(Provided records)

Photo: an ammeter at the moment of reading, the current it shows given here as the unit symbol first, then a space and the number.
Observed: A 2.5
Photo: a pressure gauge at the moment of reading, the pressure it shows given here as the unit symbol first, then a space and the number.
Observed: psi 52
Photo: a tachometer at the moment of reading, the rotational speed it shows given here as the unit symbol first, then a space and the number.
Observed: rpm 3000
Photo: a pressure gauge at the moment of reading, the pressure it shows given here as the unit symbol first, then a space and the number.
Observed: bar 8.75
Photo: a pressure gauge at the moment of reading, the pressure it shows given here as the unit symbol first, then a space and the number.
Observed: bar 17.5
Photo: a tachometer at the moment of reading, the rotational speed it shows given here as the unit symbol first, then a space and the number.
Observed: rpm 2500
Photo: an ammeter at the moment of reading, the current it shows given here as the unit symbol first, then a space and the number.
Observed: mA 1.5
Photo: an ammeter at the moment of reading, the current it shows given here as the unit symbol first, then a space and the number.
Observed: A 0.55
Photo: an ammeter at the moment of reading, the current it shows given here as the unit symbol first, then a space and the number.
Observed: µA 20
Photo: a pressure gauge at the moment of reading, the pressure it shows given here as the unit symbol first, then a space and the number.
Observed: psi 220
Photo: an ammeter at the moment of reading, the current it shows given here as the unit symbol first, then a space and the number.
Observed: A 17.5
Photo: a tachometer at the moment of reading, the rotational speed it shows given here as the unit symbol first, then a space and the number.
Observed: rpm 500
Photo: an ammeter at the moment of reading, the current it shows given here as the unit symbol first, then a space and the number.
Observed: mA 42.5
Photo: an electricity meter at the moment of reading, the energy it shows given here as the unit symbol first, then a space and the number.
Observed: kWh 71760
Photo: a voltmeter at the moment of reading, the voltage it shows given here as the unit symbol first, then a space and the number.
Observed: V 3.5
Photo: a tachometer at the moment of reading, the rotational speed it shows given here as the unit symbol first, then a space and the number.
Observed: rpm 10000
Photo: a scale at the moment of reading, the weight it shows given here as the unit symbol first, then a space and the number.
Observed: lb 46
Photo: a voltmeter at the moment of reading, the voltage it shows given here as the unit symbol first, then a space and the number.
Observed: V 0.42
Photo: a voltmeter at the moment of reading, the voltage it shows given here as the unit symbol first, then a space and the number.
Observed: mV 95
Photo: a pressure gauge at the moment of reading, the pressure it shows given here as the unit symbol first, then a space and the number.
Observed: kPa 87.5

(End Provided records)

> Directive
Turn all of the records above into a single numbered list, leaving out any blank lines.

> Task solution
1. Photo: an ammeter at the moment of reading, the current it shows given here as the unit symbol first, then a space and the number.
2. Observed: A 2.5
3. Photo: a pressure gauge at the moment of reading, the pressure it shows given here as the unit symbol first, then a space and the number.
4. Observed: psi 52
5. Photo: a tachometer at the moment of reading, the rotational speed it shows given here as the unit symbol first, then a space and the number.
6. Observed: rpm 3000
7. Photo: a pressure gauge at the moment of reading, the pressure it shows given here as the unit symbol first, then a space and the number.
8. Observed: bar 8.75
9. Photo: a pressure gauge at the moment of reading, the pressure it shows given here as the unit symbol first, then a space and the number.
10. Observed: bar 17.5
11. Photo: a tachometer at the moment of reading, the rotational speed it shows given here as the unit symbol first, then a space and the number.
12. Observed: rpm 2500
13. Photo: an ammeter at the moment of reading, the current it shows given here as the unit symbol first, then a space and the number.
14. Observed: mA 1.5
15. Photo: an ammeter at the moment of reading, the current it shows given here as the unit symbol first, then a space and the number.
16. Observed: A 0.55
17. Photo: an ammeter at the moment of reading, the current it shows given here as the unit symbol first, then a space and the number.
18. Observed: µA 20
19. Photo: a pressure gauge at the moment of reading, the pressure it shows given here as the unit symbol first, then a space and the number.
20. Observed: psi 220
21. Photo: an ammeter at the moment of reading, the current it shows given here as the unit symbol first, then a space and the number.
22. Observed: A 17.5
23. Photo: a tachometer at the moment of reading, the rotational speed it shows given here as the unit symbol first, then a space and the number.
24. Observed: rpm 500
25. Photo: an ammeter at the moment of reading, the current it shows given here as the unit symbol first, then a space and the number.
26. Observed: mA 42.5
27. Photo: an electricity meter at the moment of reading, the energy it shows given here as the unit symbol first, then a space and the number.
28. Observed: kWh 71760
29. Photo: a voltmeter at the moment of reading, the voltage it shows given here as the unit symbol first, then a space and the number.
30. Observed: V 3.5
31. Photo: a tachometer at the moment of reading, the rotational speed it shows given here as the unit symbol first, then a space and the number.
32. Observed: rpm 10000
33. Photo: a scale at the moment of reading, the weight it shows given here as the unit symbol first, then a space and the number.
34. Observed: lb 46
35. Photo: a voltmeter at the moment of reading, the voltage it shows given here as the unit symbol first, then a space and the number.
36. Observed: V 0.42
37. Photo: a voltmeter at the moment of reading, the voltage it shows given here as the unit symbol first, then a space and the number.
38. Observed: mV 95
39. Photo: a pressure gauge at the moment of reading, the pressure it shows given here as the unit symbol first, then a space and the number.
40. Observed: kPa 87.5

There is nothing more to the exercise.